Did the Minneapolis Police Department report any officer-involved shootings in 2025 in MPD or BCA records?
Executive summary
Yes. Public records and agency releases show Minneapolis had officer-involved shootings recorded in 2025: the Minnesota Bureau of Criminal Apprehension (BCA) issued updates and identified officers who used force in a Minneapolis incident, city data portals list officer-involved shooting datasets, and the Hennepin County Attorney completed a 2025 review finding MPD action lawful [1] [2] [3]. Available reporting and open data confirm at least one documented MPD officer-involved shooting in 2025, though the public record in these sources does not provide a full catalog of every incident for the year [2] [4].
1. What the official records show: BCA and MPD public releases document a 2025 OIS
The state investigative agency, the BCA, publicly identified officers who used force in a Minneapolis incident and described a sequence in which officers returned fire after being shot at, resulting in a suspect’s death; that BCA release is part of the official record related to an officer-involved shooting connected to Minneapolis [1]. The City of Minneapolis maintains MPD public information releases and a specific open dataset for “Police Officer Involved Shootings,” which serve as the city’s formal channels for reporting these critical incidents [5] [2]. Taken together, those sources establish that at least one MPD-involved shooting was logged in 2025 and was the subject of state and local releases [1] [2].
2. Prosecutor’s review: a completed Hennepin County finding in 2025
The Hennepin County Attorney’s Office completed a review of an officer-involved shooting in 2025 and publicly announced that it found Minneapolis officers acted lawfully, a formal prosecutorial determination tied to an MPD incident that year [3]. That announcement demonstrates the case progressed through the typical post-shooting administrative and legal review channels used in Minnesota, moving beyond just investigatory reporting to a legal conclusion by the county attorney [3].

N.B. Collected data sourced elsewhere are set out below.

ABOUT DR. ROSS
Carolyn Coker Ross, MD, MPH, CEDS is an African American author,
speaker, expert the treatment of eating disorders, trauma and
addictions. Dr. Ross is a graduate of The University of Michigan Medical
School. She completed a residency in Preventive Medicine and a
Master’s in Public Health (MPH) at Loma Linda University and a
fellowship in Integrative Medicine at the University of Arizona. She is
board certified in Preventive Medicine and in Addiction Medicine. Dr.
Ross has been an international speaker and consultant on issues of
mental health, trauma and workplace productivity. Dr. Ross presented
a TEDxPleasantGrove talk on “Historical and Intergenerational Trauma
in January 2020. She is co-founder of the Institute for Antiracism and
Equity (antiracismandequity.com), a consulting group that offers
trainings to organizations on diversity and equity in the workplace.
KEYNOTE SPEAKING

3. Data availability and limits: city open data exists but public specifics are incomplete
Minneapolis publishes an officer-involved shooting dataset and a broader 2025 police incidents dataset on the city’s open data portal, which are the authoritative public repositories for incident-level records [2] [4]. However, the materials in the provided reporting do not include an exhaustive export or line-by-line count of every 2025 OIS; therefore, while the existence of recorded 2025 OIS incidents is confirmed, this review cannot enumerate every event or produce a complete incident list from the supplied snippets alone [2] [4].
4. Context and competing narratives: investigation control and withheld footage
The handling of evidence and which agency leads an investigation has been a point of contention: reports note the MPD agreed to temporarily withhold body-worn camera footage at the BCA’s request in at least one high-profile case, and there have been disputes about federal involvement and BCA access in other shootings—factors that complicate public understanding and fuel competing narratives about transparency [6] [7]. Such procedural disputes do not negate that an officer-involved shooting was recorded in official MPD/BCA records in 2025, but they do help explain why the public record can feel opaque while legal and investigatory processes are ongoing [6] [7].
5. What remains uncertain from the supplied reporting
The available sources confirm documented 2025 officer-involved shootings and at least one prosecutorial review concluding lawful conduct, yet they do not provide a definitive count of all MPD officer-involved shootings in 2025 within these snippets nor full incident-level detail for each case—those specifics would require downloading and reviewing the city’s open datasets or BCA case releases in full [2] [4] [1] [3]. Alternative viewpoints—advocates calling for more transparency, or officials citing investigative integrity—are both present in the public record, and the supplied sources show the dispute over disclosure rather than an absence of incidents [6] [7].